In the wake of Sarah Palin's "blood libel" YouTube comment on the day of President Obama's "Civility" speech in Tucson, conservative columnist David Brooks of The New York Times made the following observation on Robert Siegel's NPR program:
"She [Palin] does not have a political strategy; she has a media strategy. And the way conservatives develop their media strategy is to offend liberals. And what she does is, she continually picks phrases and things that will offend a lot of people in the country. And this is the way she rallies conservatives to her side. And it works as a media strategy. As a political strategy, I think even a lot of conservatives say we may sort of like her, but she's not ready to be president and I'm afraid she showed that again this week."
The root of the "offend liberal" strategy lies in talk radio and talking-head television but has been exacerbated by the YouTube/Facebook/Twitter media. Many politicians use it but Sarah Palin is the master of it on social networking mediums. It's the medium that makes a media strategy possible and it's the medium that encourages short sound bites that have little impact if they aren't catchy, clever, or offensive. The old political strategy involves reasoned opinion writing, white papers, probing speeches and books on policy. The new media strategy is short, quick and polemic. A media strategy does not lend itself to political discourse furthering understanding of complex issues.
As Brooks points out, in this case the goal is to keep liberals inflamed and a segment of conservatives entertained. I say a segment, because the target audience is not necessarily fiscal conservatives whose concern is to spend public money prudently and cautiously. The target audience is a segment of social conservatives who respond to inflammatory rhetoric by voting.
Conservative commentators such as Rush Limbaugh, Palin and her counterparts at Rupert Murdoch's Fox News, and many other local talk radio hosts around the country are players in a media strategy that may or may not be coordinated -- but generally plays the same tune during each news cycle.
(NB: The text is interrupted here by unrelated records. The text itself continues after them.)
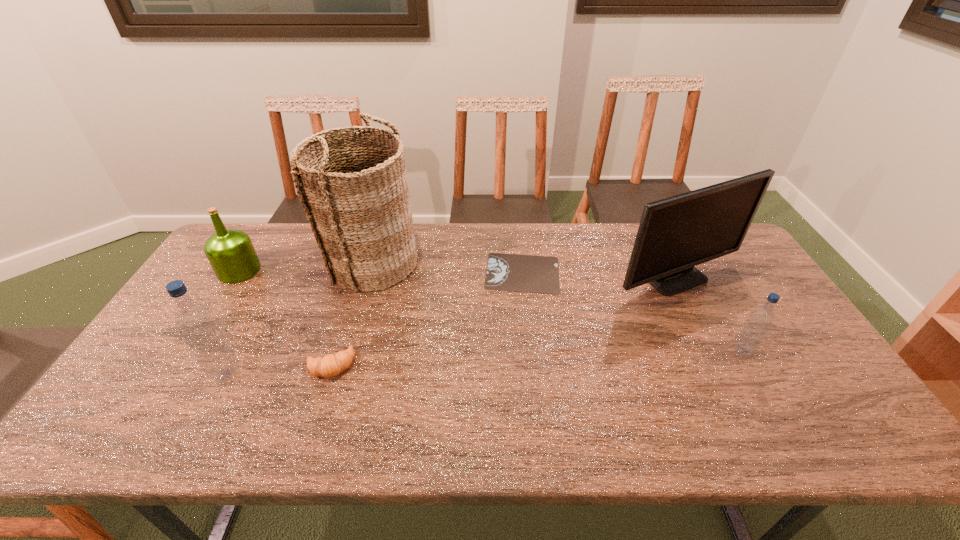
Identify the location of the taller water bottle. This screenshot has width=960, height=540. (196, 323).

The height and width of the screenshot is (540, 960). I want to click on the second object from left to right, so click(x=196, y=323).

Where is `the farther water bottle`? the farther water bottle is located at coordinates (760, 320).

The width and height of the screenshot is (960, 540). I want to click on the right water bottle, so click(x=760, y=320).

The image size is (960, 540). Find the location of `the fifth object from left to right`. the fifth object from left to right is located at coordinates (505, 272).

Where is `mousepad`? mousepad is located at coordinates (505, 272).

At what (x,y) coordinates should I click in order to perform the action: click on the tallest object. Please return your answer as a coordinate pair (x, y). Looking at the image, I should click on (358, 204).

Identify the location of computer monitor. coord(675,234).

The height and width of the screenshot is (540, 960). In order to click on the sixth tallest object in this screenshot , I will do `click(330, 365)`.

This screenshot has width=960, height=540. In order to click on olive oil in this screenshot , I will do `click(230, 252)`.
All are part of a Republican strategy that was perfected, if not invented, by Karl Rove. Rove's most famous achievement was creating a gay marriage issue out of thin air during the 2000 election. Gays kissing on the evening news brought social conservatives to the polls in droves, swinging the closest presidential election in history to George W. Bush.
Today the message is more likely coordinated by a loose association of Republican strategists who follow Rove's principles. One of them inserted the term "blood libel" into Palin's YouTube absolution speech knowing it would upset liberals and please certain conservatives, further endearing them to her.
What media strategies like Sarah Palin's do is push pluralistic democracy further into dysfunction. James Madison described some of the problems of political factions for a democracy in Federalist Paper No. 10. In a 1990 book, "Community and the Politics of Place," Daniel Kemmis outlined some of the principles of democracy he advocated while mayor of Missoula, Mont. One of the first principles was to recognize the right of the opposite side to exist. Talk radio and related forms of media politics thrive on just the opposite, often marginalizing, demonizing and ridiculing the opposition and their points of view. To be sure, there are liberal media stars who employ the same strategy but their voices are not nearly as practiced nor so shrill as those of the right wing.
The events of Tucson have served to highlight the dangers of inflammatory rhetoric in public discourse and prompted Rep. Jim Clyburn, D-S.C., to try to reinstate the Fairness Doctrine that existed 1949-1987. It required radio and television stations using publicly owned communication frequencies to provide equal time for diverse opinion and commentary. It would likely mean the end of talk radio and talking-head TV stations that cater to a single political point of view. The Internet wouldn't be affected.
As reported on Politico.com, Fox News recognizes the problem of overheated political rhetoric that sometimes implies violence through its imagery. Fox News chief Roger Ailes told Russell Simmons, "I told all of our guys, 'Shut up, tone it down, make your argument intellectually.' "
Whether Sarah Palin can make her arguments intellectually and still retain her loyal following remains to be seen.